Nutridas na lógica da “farinha pouca, meu pirão primeiro”, as elites dominantes e o seu subproduto, o extremismo direitista, denominam toda e qualquer reforma no “status quo” como perigo comunista. Uma falácia.
Defender um sistema único de saúde público, uma educação pública e universal e um Estado de bem-estar social são bandeiras democráticas com forte viés social. Defender a democratização da terra e a reforma urbana também.
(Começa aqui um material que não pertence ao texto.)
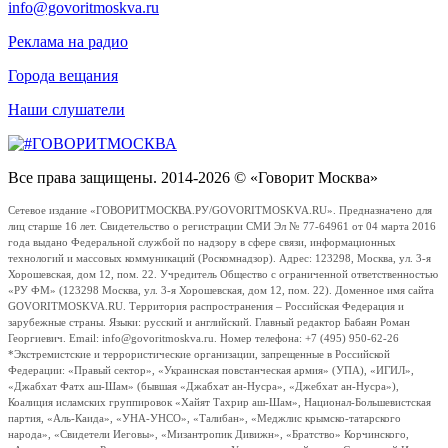
info@govoritmoskva.ru
Реклама на радио
Города вещания
Наши слушатели
Все права защищены. 2014-2026 © «Говорит Москва»
Сетевое издание «ГОВОРИТМОСКВА.РУ/GOVORITMOSKVA.RU». Предназначено для
лиц старше 16 лет. Свидетельство о регистрации СМИ Эл № 77-64961 от 04 марта 2016
года выдано Федеральной службой по надзору в сфере связи, информационных
технологий и массовых коммуникаций (Роскомнадзор). Адрес: 123298, Москва, ул. 3-я
Хорошевская, дом 12, пом. 22. Учредитель Общество с ограниченной ответственностью
«РУ ФМ» (123298 Москва, ул. 3-я Хорошевская, дом 12, пом. 22). Доменное имя сайта
GOVORITMOSKVA.RU. Территория распространения – Российская Федерация и
зарубежные страны. Языки: русский и английский. Главный редактор Бабаян Роман
Георгиевич. Email: info@govoritmoskva.ru. Номер телефона: +7 (495) 950-62-26
*Экстремистские и террористические организации, запрещенные в Российской
Федерации: «Правый сектор», «Украинская повстанческая армия» (УПА), «ИГИЛ»,
«Джабхат Фатх аш-Шам» (бывшая «Джабхат ан-Нусра», «Джебхат ан-Нусра»),
Коалиция исламских группировок «Хайят Тахрир аш-Шам», Национал-Большевистская
партия, «Аль-Каида», «УНА-УНСО», «Талибан», «Меджлис крымско-татарского
народа», «Свидетели Иеговы», «Мизантропик Дивижн», «Братство» Корчинского,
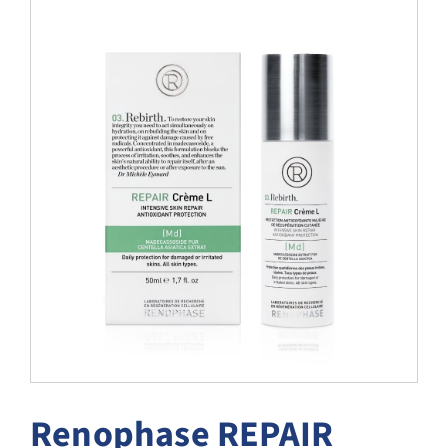
Blog
Over ons
Mijn account
Afspraak maken
Renophase REPAIR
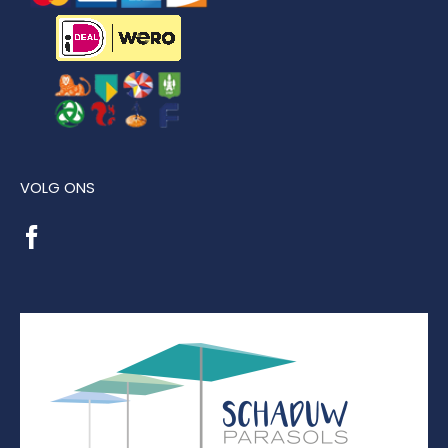
VOLG ONS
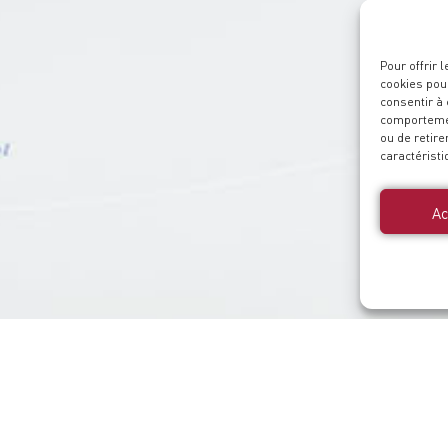
Pour offrir 
cookies pour
consentir à
comportement
ou de retire
caractéristi
Ac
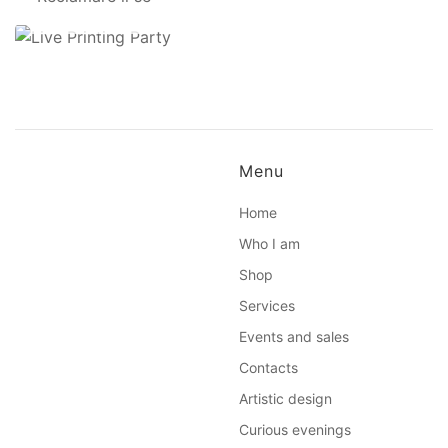
14 March 2023
Menu
Home
Who I am
Shop
Services
Events and sales
Contacts
Artistic design
Curious evenings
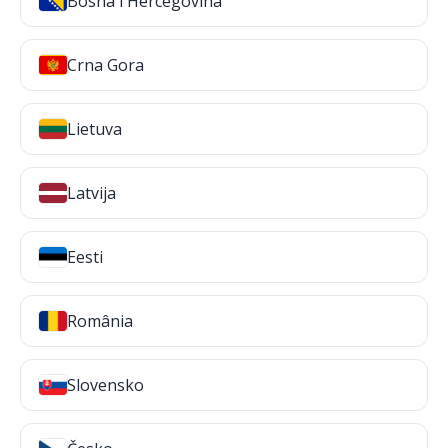
Bosna i Hercegovina
Crna Gora
Lietuva
Latvija
Eesti
România
Slovensko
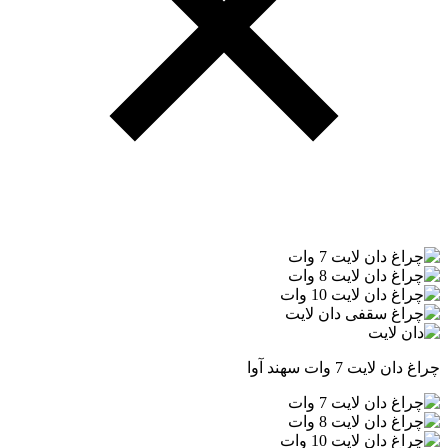
چراغ دان لایت 7 وات سهند آوا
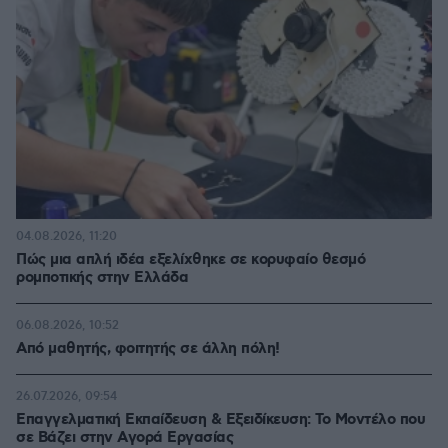
04.08.2026, 11:20
Πώς μια απλή ιδέα εξελίχθηκε σε κορυφαίο θεσμό
ρομποτικής στην Ελλάδα
06.08.2026, 10:52
Από μαθητής, φοιτητής σε άλλη πόλη!
26.07.2026, 09:54
Επαγγελματική Εκπαίδευση & Εξειδίκευση: Το Mοντέλο που
σε Bάζει στην Aγορά Eργασίας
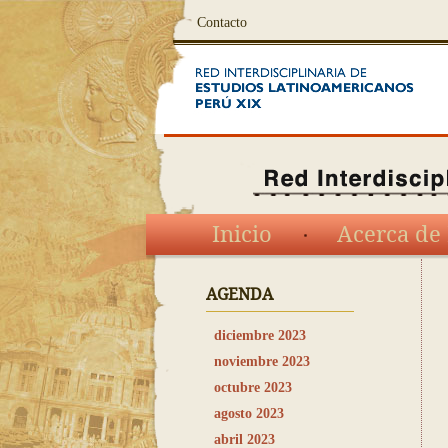
Contacto
Inicio
Acerca de 
AGENDA
diciembre 2023
noviembre 2023
octubre 2023
agosto 2023
abril 2023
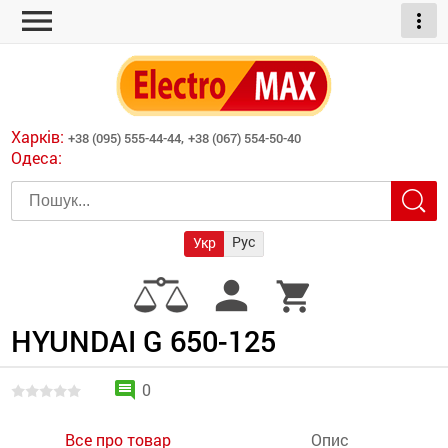
menu
more_vert
ні обігрівачі
дні пристрої
тури
есори
Харків:
+38 (095) 555-44-44,
+38 (067) 554-50-40
шліфувальні машини
Одеса:
червоні обігрівачі
ати
атори)
трументів для
Рус
Укр
армати прямого
иватори
person
shopping_cart
армати непрямого
ляторні
нтилятори
HYUNDAI G 650-125
и
comment
0
Все про товар
Опис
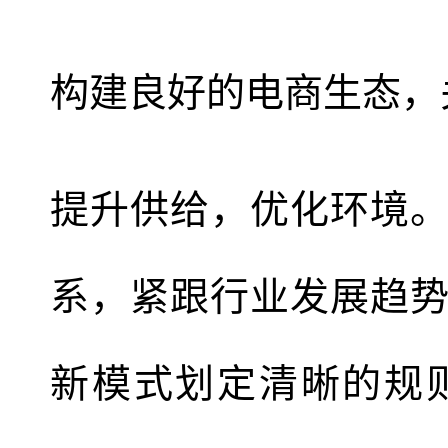
构建良好的电商生态，
提升供给，优化环境
系，紧跟行业发展趋
新模式划定清晰的规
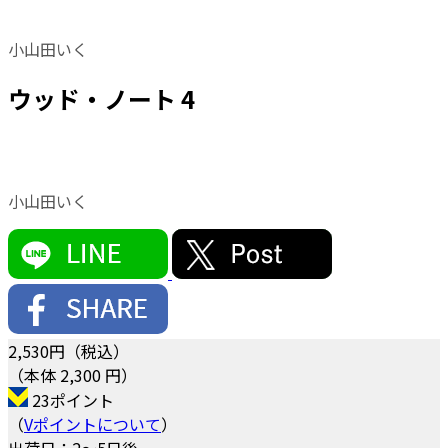
小山田いく
ウッド・ノート 4
小山田いく
2,530
円（税込）
（本体 2,300 円）
23ポイント
（
Vポイントについて
）
出荷日：2～5日後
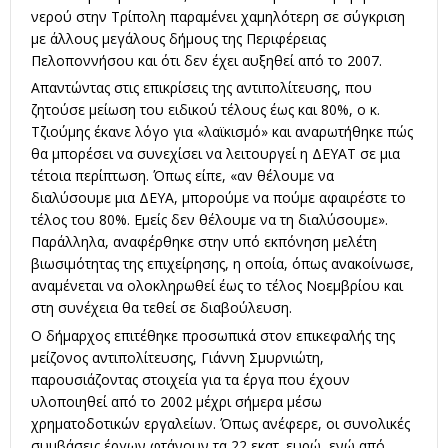
νερού στην Τρίπολη παραμένει χαμηλότερη σε σύγκριση
με άλλους μεγάλους δήμους της Περιφέρειας
Πελοποννήσου και ότι δεν έχει αυξηθεί από το 2007.
Απαντώντας στις επικρίσεις της αντιπολίτευσης, που
ζητούσε μείωση του ειδικού τέλους έως και 80%, ο κ.
Τζιούμης έκανε λόγο για «λαϊκισμό» και αναρωτήθηκε πώς
θα μπορέσει να συνεχίσει να λειτουργεί η ΔΕΥΑΤ σε μια
τέτοια περίπτωση. Όπως είπε, «αν θέλουμε να
διαλύσουμε μια ΔΕΥΑ, μπορούμε να πούμε αφαιρέστε το
τέλος του 80%. Εμείς δεν θέλουμε να τη διαλύσουμε».
Παράλληλα, αναφέρθηκε στην υπό εκπόνηση μελέτη
βιωσιμότητας της επιχείρησης, η οποία, όπως ανακοίνωσε,
αναμένεται να ολοκληρωθεί έως το τέλος Νοεμβρίου και
στη συνέχεια θα τεθεί σε διαβούλευση.
Ο δήμαρχος επιτέθηκε προσωπικά στον επικεφαλής της
μείζονος αντιπολίτευσης, Γιάννη Σμυρνιώτη,
παρουσιάζοντας στοιχεία για τα έργα που έχουν
υλοποιηθεί από το 2002 μέχρι σήμερα μέσω
χρηματοδοτικών εργαλείων. Όπως ανέφερε, οι συνολικές
συμβάσεις έργων φτάνουν τα 22 εκατ. ευρώ, ενώ από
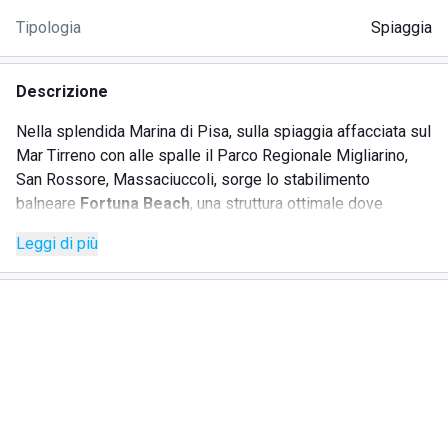
Tipologia
Spiaggia
Descrizione
Nella splendida Marina di Pisa, sulla spiaggia affacciata sul
Mar Tirreno con alle spalle il Parco Regionale Migliarino,
San Rossore, Massaciuccoli, sorge lo stabilimento
balneare
Fortuna Beach
, una struttura ottimale dove
trascorrere piacevoli vacanze all'insegna del relax e del
Leggi di più
divertimento. Fortuna Beach offre un ambiente
polifunzionale adatto a giovani e famiglie con bambini.
Un'
area giochi
recintata e sorvegliata, con animatori
professionisti, permette ai più piccoli di svagarsi mentre i
genitori si rilassano. Il
ristorante
propone menù variegati a
pranzo e a cena. Alla sera il locale diventa un
Fast Food
Bar
per soddisfare le esigenze degli sportivi, offrendo
piatti preparati con materie prime del territorio e di qualità.
Chi ama le competizioni e in particolare i grandi eventi, può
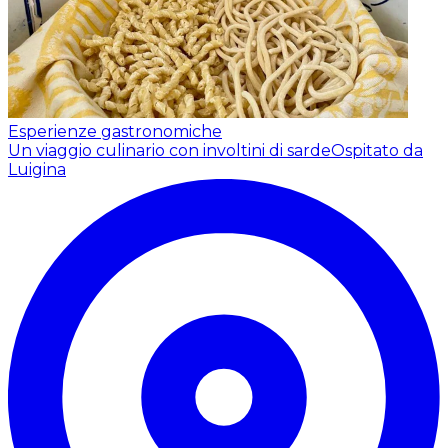
Esperienze gastronomiche
Un viaggio culinario con involtini di sarde
Ospitato da
Luigina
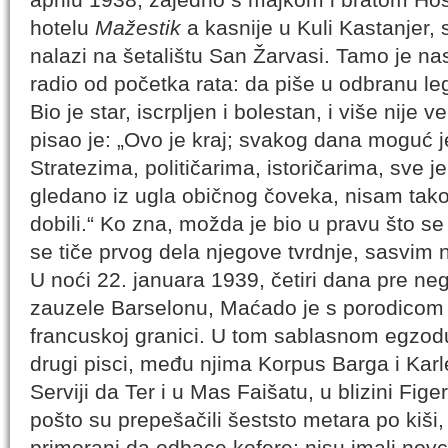
hotelu
Mažestik
a kasnije u Kuli Kastanjer, s
Novi prevod Danteovog Novog života, p
nalazi na šetalištu San Žarvasi. Tamo je nas
Danteove Gozbe na srpski jezik, kao i
pesama vezanih za Novi život. Zajedn
radio od početka rata: da piše u odbranu le
kritičkim aparatom i književno-istorijsk
Bio je star, iscrpljen i bolestan, i više nije
istorijskim kontekstom koji oblikuju tek
priređivača Snežane Milinković, ovo je 
pisao je: „Ovo je kraj; svakog dana moguć 
srpskom čitaocu omogućava susret s 
Stratezima, političarima, istoričarima, sve je 
Danteovog pesništva.
gledano iz ugla običnog čoveka, nisam ta
dobili.“ Ko zna, možda je bio u pravu što se
se tiče prvog dela njegove tvrdnje, sasvim 
U noći 22. januara 1939, četiri dana pre ne
zauzele Barselonu, Maćado je s porodicom
francuskoj granici. U tom sablasnom egzodus
drugi pisci, među njima Korpus Barga i Karl
Serviji da Ter i u Mas Faišatu, u blizini Fig
pošto su prepešačili šeststo metara po kiši, 
primorani da odbace kofere; nisu imali nov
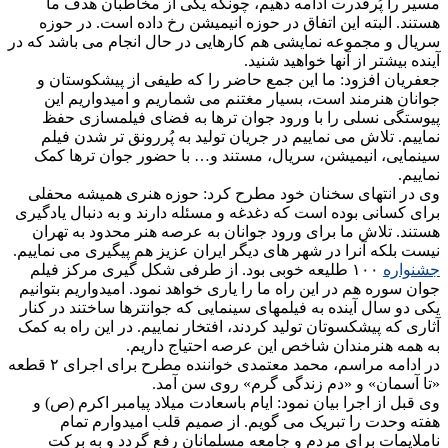
مسیر را پُرقدرت ادامه دهیم، چونکه یکی از مخاطبان هدف ما
هستند. البته این اتفاق در حوزه انیمیشن رخ داده است. در حوزه
سریال و مجموعه نمایشی هم کارهایی در حال انجام می باشد که در
آینده بیشتر از آنها خواهید شنید.
جعفریان افزود: ما این جمع حاضر را که طیفی از پیشکوستان و
جوانان هنرمند است، بسیار مغتنم می شماریم و امیدواریم این
پیوستگی نسلی را با ورود جوان ترها به فضای فیلمسازی حفظ
نماییم. تلاش می نماییم در جریان تولید به پُررونق تر شدن فیلم
سینمایی، انیمیشن، سریال، مستند و… با حضور جوان ترها کمک
نماییم.
وی در انتهای سخنان خود مطرح کرد: حوزه هنری همیشه محفلی
برای کسانی بوده است که دغدغه و مسئله دارند و به دنبال یادگیری
هستند. تلاش ما برای ورود جوانان به عرصه هنر محدود به تهران
نیست بلکه آنرا در شهر های دیگر ایران عزیز هم پیگیری می نماییم.
جشنواره
۱۰۰ طلیعه خوبی بود. از طرفی شکل گیری مرکز فیلم
جوان سوره هم در این راه ما را یاری خواهد نمود. امیدواریم بتوانیم
یکی دو سال آینده به فیلمهای سینمایی که جوانترها ساختند در کنار
آثاری که پیشکسوتان تولید کردند، افتخار نماییم. در این راه به کمک
به همه هنرمندان شاخص این عرصه احتیاج داریم.
در ادامه مراسم، محمد معتمدی خواننده مطرح برای اجرای ۲ قطعه
«تا آسمان» و «دم زندگی گرم» روی سن آمد.
وی قبل از اجرا بیان نمود: ایام باسعادت میلاد پیامبر اکرم (ص) و
هفته وحدت را تبریک می گویم. از صمیم قلب امیدوارم تمام
ناملایمات برای مردم و جامعه مسلمانان رفع گردد و به برکت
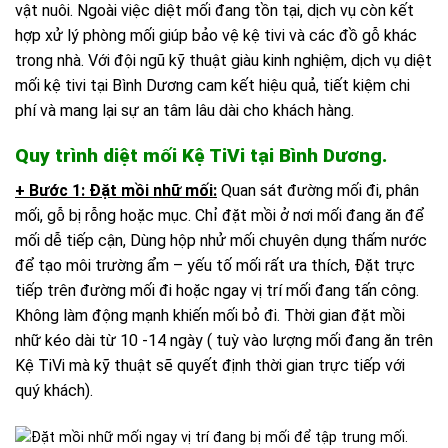
vật nuôi. Ngoài việc diệt mối đang tồn tại, dịch vụ còn kết
hợp xử lý phòng mối giúp bảo vệ kệ tivi và các đồ gỗ khác
trong nhà. Với đội ngũ kỹ thuật giàu kinh nghiệm, dịch vụ diệt
mối kệ tivi tại Bình Dương cam kết hiệu quả, tiết kiệm chi
phí và mang lại sự an tâm lâu dài cho khách hàng.
Quy trình diệt mối Kệ TiVi tại Bình Dương.
+ Bước 1: Đặt mồi nhữ mối:
Quan sát đường mối đi, phân
mối, gỗ bị rỗng hoặc mục. Chỉ đặt mồi ở nơi mối đang ăn để
mối dễ tiếp cận, Dùng hộp nhử mối chuyên dụng thấm nước
để tạo môi trường ẩm – yếu tố mối rất ưa thích, Đặt trực
tiếp trên đường mối đi hoặc ngay vị trí mối đang tấn công.
Không làm động mạnh khiến mối bỏ đi. Thời gian đặt mồi
nhữ kéo dài từ 10 -14 ngày ( tuỳ vào lượng mối đang ăn trên
Kệ TiVi mà kỹ thuật sẽ quyết định thời gian trực tiếp với
quý khách).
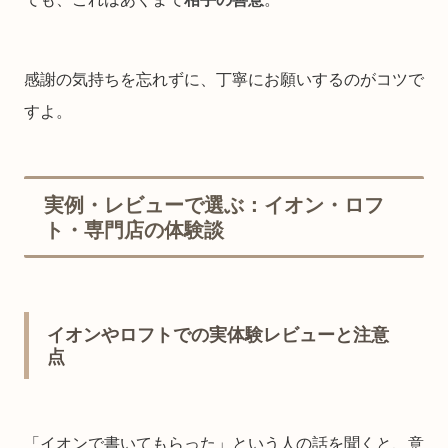
感謝の気持ちを忘れずに、丁寧にお願いするのがコツで
すよ。
実例・レビューで選ぶ：イオン・ロフ
ト・専門店の体験談
イオンやロフトでの実体験レビューと注意
点
「イオンで書いてもらった」という人の話を聞くと、意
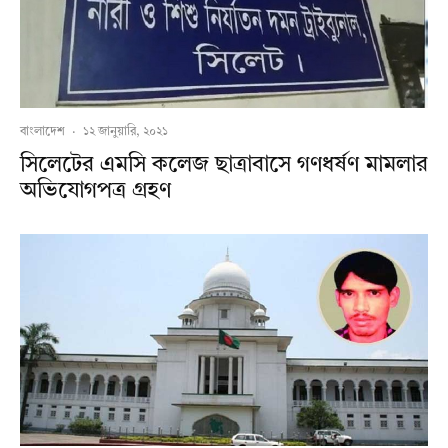
বাংলাদেশ
·
১২ জানুয়ারি, ২০২১
সিলেটের এমসি কলেজ ছাত্রাবাসে গণধর্ষণ মামলার
অভিযোগপত্র গ্রহণ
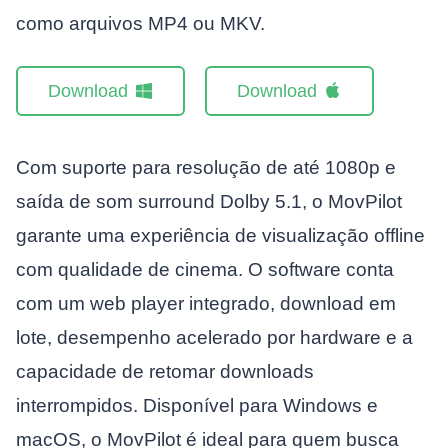
como arquivos MP4 ou MKV.
Download
Download
Com suporte para resolução de até 1080p e
saída de som surround Dolby 5.1, o MovPilot
garante uma experiência de visualização offline
com qualidade de cinema. O software conta
com um web player integrado, download em
lote, desempenho acelerado por hardware e a
capacidade de retomar downloads
interrompidos. Disponível para Windows e
macOS, o MovPilot é ideal para quem busca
Democracia sem direitos e deveres não é democracia. Não afeitas ao jogo democrático, as forças conservadoras brasileiras deliberadamente confundem o aprofundamento do ambiente democrático com ditadura.
Não é ato falho. É projeto.
O Brasil nunca esteve à beira do comunismo. Erigi-lo como retórica não é só uma mera mentira. É uma barbaridade demagógica. Até quando essa desonestidade intelectual perpetuará como arma?
* Este é um artigo de opinião, de responsabilidade do autor, e não reflete a opinião do Brasil 247.